The church did not agree to admit the person concerned into membership on the basis that their lifestyle was acceptable if it had been a number of people would have left - I have sent you the report I gave to the meeting by e-mail - but that we are all sinners and none of our lifestyles match God's ideal and there are areas of each of our lives that we refuse to change - what was proposed was that we walked together in openess to God challanging any of us about our beliefs and attitudes and actions

iamchristianhearmeroar said...

For me, this is the most divisive issue facing the church today. A few thoughts strike me:

1. As a (hopefully) soon-to-be member at a Baptist Church (Elm Road), I've been attending "classes" with the Ministers. One of them involved a discussion of the 5 core values of the Baptist Union of Great Britain, one of which is to be "An Inclusive Community". How do we as a church reconcile that desire to be an inclusive church with our strongly held beliefs about what makes someone a sinner, and, in particular, what makes someone a worse sinner than anyone else?
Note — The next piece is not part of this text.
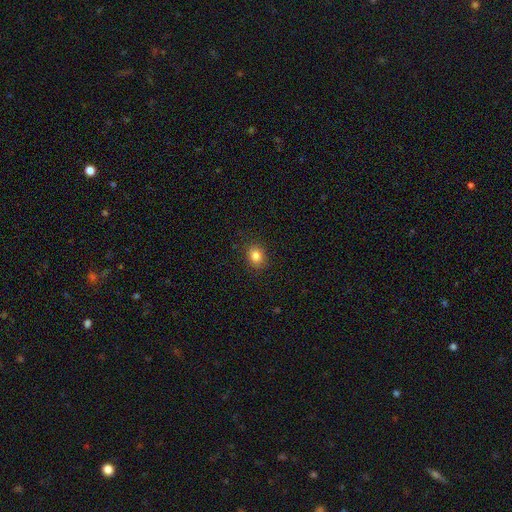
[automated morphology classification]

I don't think I have an easy answer to this!

2. I'm not convinced by the "God made them male and female" argument at all. What about people who either can't or won't have children despite being heterosexual? Celibacy has no greater advocate than St Paul!

3. For an interesting consideration of Romans 1, see the Catholic theologian James Allison here:

http://www.jamesalison.co.uk/texts/eng15.html

In my view, it makes for interesting reading.